Apple Pie

Apple Pie

 Crust:

 1/3 cup rolled oats
 6 graham crackers
 2 tablespoons chopped walnuts
 1 egg white
 Buttered flavored vegetable cooking spray

 Filling:

 2 cups apple cider
 1/2 cup sugar
 2 tablespoons fresh lemon juice
 2 teaspoons vanilla extract
 1 1/4 teaspoon pumpkin pie spice
 5−6 large Granny Smith apples, about 2 1/2 pounds
 3 tablespoons cornstarch

 Topping:

 1/3 cup brown sugar
 1/3 cup rolled oats
 2 tablespoons chopped walnuts
 1/2 teaspoon ground cinnamon
 2 tablespoons butter, melted
 Set oven temperature to 350 degrees.
 In a food processor, process the oats, graham crackers and walnuts
 until finely ground.
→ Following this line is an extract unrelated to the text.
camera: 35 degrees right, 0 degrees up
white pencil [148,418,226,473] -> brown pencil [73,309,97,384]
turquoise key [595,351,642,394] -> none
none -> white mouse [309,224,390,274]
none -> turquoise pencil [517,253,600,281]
Add the egg white and process until blended.
 The mixture should look crumbly not gooey.
 Coat a 9−inch pie pan with cooking spray. Press the crumb mixture
 evenly into the pie pan to make the crust. Lightly coat with cooking
 spray. Bake at 350 degrees for 10 minutes. Remove from oven and set
 aside until ready to use.
 Bring the cider to a boil in a large heavy saucepan over high heat.
 Cook until reduced to 1/2 cup, about 15 minutes. Pour the mixture
 into a large mixing bowl. Add the sugar, lemon juice, vanilla, and
 pumpkin pie spice to the bowl. Peel the apples, cut into quarters,
 remove the core and cut into thin slices. Stir the apples into the
 cider mixture. Sprinkle the cornstarch over the apples and stir to
 combine. Arrange the apples in the crust.
 In a small bowl, mix the brown sugar, oats, walnuts and cinnamon
 together. Pour the melted butter into the bowl stirring to combine.
 Apple Pie 3 Sprinkle the topping over the apples, pat down with your hands and
 bake at 350F for 1 hour to 1 hour and 15 minutes. The center should
 be soft when pierced with a sharp knife.